Results and Discussion

In the course of this study, we observed that in the absence of a nucleophile the p-nitrophenyl carbonate of 1-ethynylcyclohexanol (Table 1, 1a) in THF, exclusively afforded the ε-caprolactam product 1b when 2 equiv of DBU were used. After 1 h reaction at room temperature almost all starting material was consumed (90%, TLC) and heating the reaction mixture to 60 °C led to complete consumption of the starting material within 1 h to give product 1b. The transformation involves a nucleophilic attack of the imine nitrogen onto the carbonyl carbon followed by the elimination of a p-nitrophenoxide ion.
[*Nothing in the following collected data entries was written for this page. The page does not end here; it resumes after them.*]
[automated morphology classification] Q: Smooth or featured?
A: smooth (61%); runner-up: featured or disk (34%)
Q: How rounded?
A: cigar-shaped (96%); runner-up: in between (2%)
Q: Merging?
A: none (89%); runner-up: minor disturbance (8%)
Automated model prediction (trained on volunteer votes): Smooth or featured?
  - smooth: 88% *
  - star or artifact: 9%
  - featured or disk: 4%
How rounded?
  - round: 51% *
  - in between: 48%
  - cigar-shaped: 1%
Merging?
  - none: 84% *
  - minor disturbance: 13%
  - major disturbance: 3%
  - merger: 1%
Subsequently, the imine carbon of DBU is attacked by water molecules present in the solvent, leading to the ring opening and formation of the corresponding caprolactam carbamates (Scheme 1).


Scheme 1: Reaction of DBU with p-nitrophenyl carbonate.
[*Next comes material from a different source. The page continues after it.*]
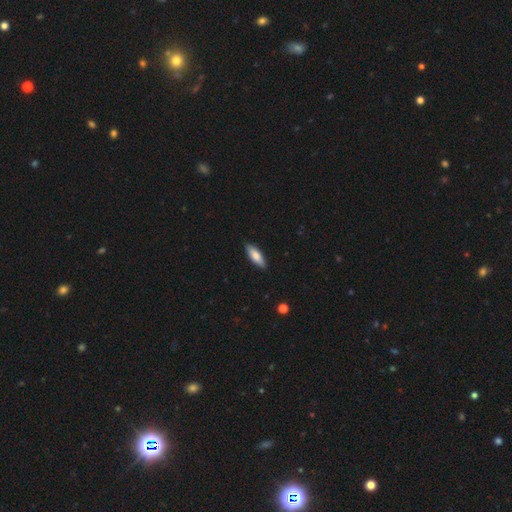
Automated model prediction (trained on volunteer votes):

The structure of 1b was confirmed by 1H and 13C spectroscopy, which showed the characteristic carbamate NH triplet at 5.80 ppm in the 1H NMR spectrum and the expected peaks at 176.6 and 155.0 ppm in the 13C NMR spectrum for the caprolactam and carbamate carbonyl carbons, respectively. Additionally, HRMS and IR absorptions of the carbonyl groups at 1713, 1624 and carbamate NH at 3301 cm−1 also confirmed the ring opening of DBU. Excited with the outcome of the reaction, we set out to explore the structural diversity using different p-nitrophenyl carbonates which were prepared by treating an alcohol with p-nitrophenyl chloroformate in CH2Cl2 using pyridine as a base. Thus, homopropargyl alcohol, decanol, cholesterol and N-Boc-trans-4-hydroxy-L-proline methyl ester gave the corresponding carbonates (Table 1, 2a–5a) in good to excellent yields. Subsequently, the purified carbonates dissolved in THF were treated with 2 equiv of DBU. Heating the reaction mixture to 60 °C for 1 h gave the caprolactam carbamate products 2b–5b along with p-nitrophenol as byproduct. In case of the ε-caprolactam of N-Boc-trans-4-hydroxy-L-proline methyl ester 5b, rotamers due to flipping of the N-Boc group were obtained. Owing to the importance of sugar caprolactams in polymerizations, 2,3-di-O-benzyl-4-O-p-methoxybenzyl-α-methyl-D-glucopyranoside and 2,3,4-tri-O-benzoyl-α-methyl-D-glucopyranoside [30,31] were converted into the p-nitrophenyl carbonates 6a and 7a in good yields. The corresponding carbonate of per-O-benzoyl glucopyranose 8a [30,31] was obtained in only moderate yield and as a mixture of α and β anomers which was used without further purification. The carbonates were subsequently reacted with DBU under the same conditions as described above, giving 6b and 7b in 82% and 87% yield, and 8b as a mixture of α and β anomers in 48% yield. Encouraged by these results, we turned to evaluate the nucleophilicity of DBN towards p-nitrophenyl carbonate derivatives (Scheme 2).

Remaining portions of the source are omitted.